EU:Appell an Teheran

Die Außenminister wollen am Atomabkommen mit Iran festhalten. Das haben sie bei einem Sondertreffen am Freitag bekräftigt. EU-Chefdiplomat Josep Borrell will Gespräche mit allen Seiten führen.

Von Matthias Kolb, Brüssel

Die Außenminister der Europäischen Union haben bei ihrem Sondertreffen bekräftigt, dass sie weiter hinter dem Atomabkommen mit dem Iran stehen. "Wir wollen diesen Vertrag retten, wenn das möglich ist", sagte der EU-Außenbeauftragte Josep Borrell am Freitagabend in einer Pressekonferenz. Ohne den 2015 beschlossenen Deal wäre Iran heute eine Atommacht, zeigte sich Borrell überzeugt. Er appellierte an die Regierung in Teheran, ihre Verpflichtungen einzuhalten. Iran hat sich schrittweise aus dem Abkommen zurückgezogen, das US-Präsident Donald Trump 2018 einseitig aufgekündigt hatte. Laut Borrell wurde nicht über einen in dem Vertragswerk enthaltenen Streitschlichtungsmechanismus gesprochen, der neue UN-Sanktionen gegen Iran zur Folge haben könnte.

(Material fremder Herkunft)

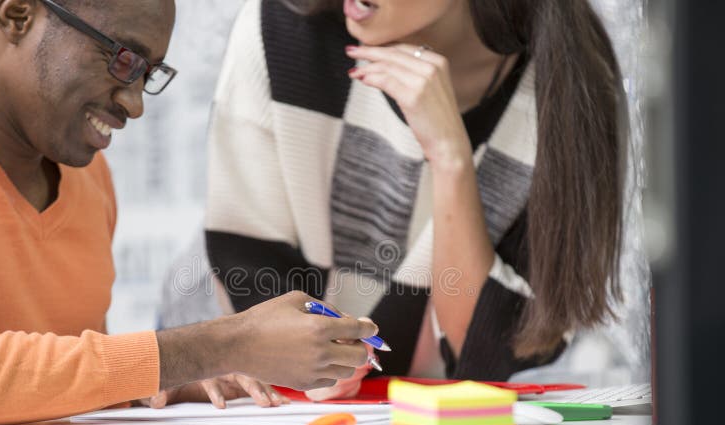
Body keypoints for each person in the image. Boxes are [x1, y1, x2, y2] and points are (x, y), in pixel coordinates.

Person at [0, 0, 379, 425]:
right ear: (17, 15)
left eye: (149, 74)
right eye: (123, 59)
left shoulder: (88, 180)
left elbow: (48, 388)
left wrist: (163, 385)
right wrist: (216, 346)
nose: (135, 104)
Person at [203, 0, 649, 398]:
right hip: (261, 409)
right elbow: (249, 278)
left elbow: (484, 348)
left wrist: (449, 154)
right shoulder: (278, 28)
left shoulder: (568, 79)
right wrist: (314, 356)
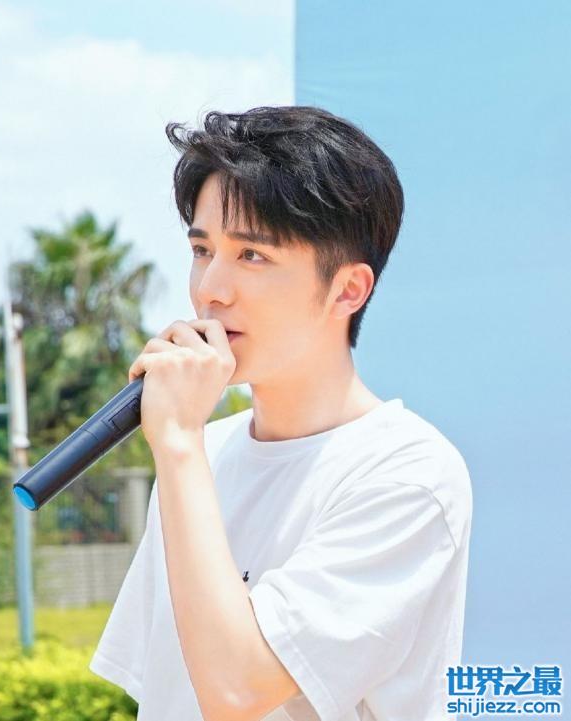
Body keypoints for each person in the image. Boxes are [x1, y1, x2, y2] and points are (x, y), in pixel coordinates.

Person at [89, 105, 473, 721]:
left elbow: (237, 691)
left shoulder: (408, 475)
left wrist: (180, 443)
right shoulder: (202, 452)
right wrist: (185, 447)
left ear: (348, 290)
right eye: (202, 249)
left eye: (252, 256)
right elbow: (166, 694)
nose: (210, 289)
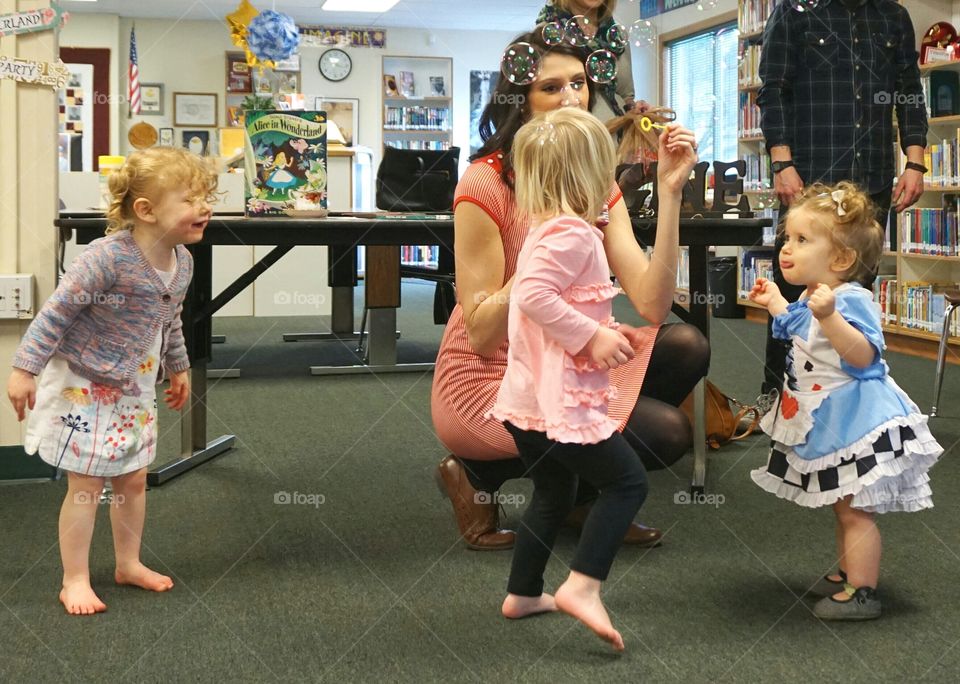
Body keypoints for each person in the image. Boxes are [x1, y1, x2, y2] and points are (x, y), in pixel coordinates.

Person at [432, 26, 707, 550]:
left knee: (686, 345)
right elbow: (485, 332)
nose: (571, 98)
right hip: (491, 376)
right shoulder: (483, 182)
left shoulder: (596, 183)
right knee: (666, 432)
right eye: (550, 87)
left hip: (568, 355)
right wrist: (546, 242)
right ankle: (474, 474)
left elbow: (650, 303)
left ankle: (578, 496)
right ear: (520, 101)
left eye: (578, 84)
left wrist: (671, 194)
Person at [493, 107, 695, 650]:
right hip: (559, 406)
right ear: (588, 176)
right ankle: (582, 585)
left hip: (527, 403)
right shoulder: (575, 234)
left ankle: (523, 591)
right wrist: (593, 337)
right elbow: (535, 299)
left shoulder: (544, 230)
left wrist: (601, 330)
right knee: (625, 483)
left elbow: (551, 300)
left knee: (553, 489)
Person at [6, 147, 215, 615]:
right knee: (85, 485)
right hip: (87, 385)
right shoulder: (106, 258)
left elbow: (171, 320)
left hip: (136, 387)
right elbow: (55, 314)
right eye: (190, 199)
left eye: (207, 197)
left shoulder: (182, 262)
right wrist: (24, 370)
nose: (205, 207)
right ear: (145, 210)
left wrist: (178, 367)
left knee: (134, 479)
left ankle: (128, 562)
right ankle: (74, 578)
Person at [748, 182, 942, 621]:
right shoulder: (813, 295)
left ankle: (863, 592)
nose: (786, 249)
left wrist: (830, 316)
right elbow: (802, 331)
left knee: (856, 511)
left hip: (856, 421)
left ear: (840, 259)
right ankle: (849, 573)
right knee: (843, 504)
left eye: (801, 240)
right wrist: (778, 302)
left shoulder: (850, 300)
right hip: (828, 414)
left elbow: (863, 356)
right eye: (787, 239)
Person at [757, 0, 928, 401]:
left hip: (871, 180)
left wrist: (915, 163)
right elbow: (773, 90)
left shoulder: (894, 16)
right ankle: (779, 392)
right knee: (793, 285)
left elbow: (909, 91)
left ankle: (855, 393)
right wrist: (781, 161)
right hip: (810, 180)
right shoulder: (793, 11)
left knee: (856, 293)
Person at [536, 0, 647, 122]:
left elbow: (626, 95)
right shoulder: (549, 32)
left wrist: (635, 108)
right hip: (574, 132)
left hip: (618, 134)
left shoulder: (617, 35)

Die außerordentliche Sitzung war einberufen worden, um die Lage im Irak sowie in Iran und Libyen zu erörtern. Am wichtigsten sei es, für Deeskalation zu sorgen und den Irak zu stabilisieren, sagte Borrell. In der Nähe der Hauptstadt Bagdad wurde vor einer Woche der iranische General Qassim Soleimani von einer US-Drohne getötet; ein geplanter Angriff auf einen weiteren iranischen Kommandeur schlug fehl, wie US-Medien am Freitag berichteten. Tagelang herrschte eine ernstzunehmende Kriegsgefahr zwischen Iran und den USA, die nun vorerst gebannt scheint. Der EU-Chefdiplomat sagte, er habe von den Mitgliedstaaten ein starkes Mandat erhalten, Gespräche mit allen Seiten zu führen. EU-Diplomaten zufolge regte Bundesaußenminister Heiko Maas an, dass der Außenbeauftragte möglichst bald nach Bagdad reisen solle, um die eigenständige Rolle der EU klar zu machen. Dieser Vorschlag sei allgemein begrüßt worden.

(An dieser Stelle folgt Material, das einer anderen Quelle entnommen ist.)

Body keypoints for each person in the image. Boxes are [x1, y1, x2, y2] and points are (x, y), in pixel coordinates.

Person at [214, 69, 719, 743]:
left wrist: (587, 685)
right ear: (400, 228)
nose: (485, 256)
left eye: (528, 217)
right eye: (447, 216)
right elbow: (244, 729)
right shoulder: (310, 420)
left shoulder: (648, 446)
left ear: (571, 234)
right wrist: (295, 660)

An der Debatte nahm auch Nato-Generalsekretär Jens Stoltenberg teil. Mit dem UN-Sonderbeauftragten Ghassan Salamé berieten die Minister über die Lage im Bürgerkriegsland Libyen. Borrell betonte die Dringlichkeit: "Wir sind uns einig, dass wir uns stärker engagieren müssen, bevor es zu spät ist." Der Einsatz für eine politische Lösung im Rahmen des "Berliner Prozesses" solle noch weiter verstärkt werden. Die Bundesregierung versucht seit Monaten, ein internationales Treffen mit allen Akteuren, inklusive Russlands und der Türkei, zu organisieren. Borrell wurde beauftragt, Vorschläge zu erarbeiten, wie ein möglicher Waffenstillstand überwacht und die Durchsetzung des bestehenden Waffenembargos kontrolliert werden könnten. Der Spanier sagte Diplomaten zufolge in der Sitzung, dass Deutschland die Führung bei der Vermittlung in der Libyen-Krise übernehme und Außenminister Maas künftig die EU "in ihrer Gesamtheit" vertrete.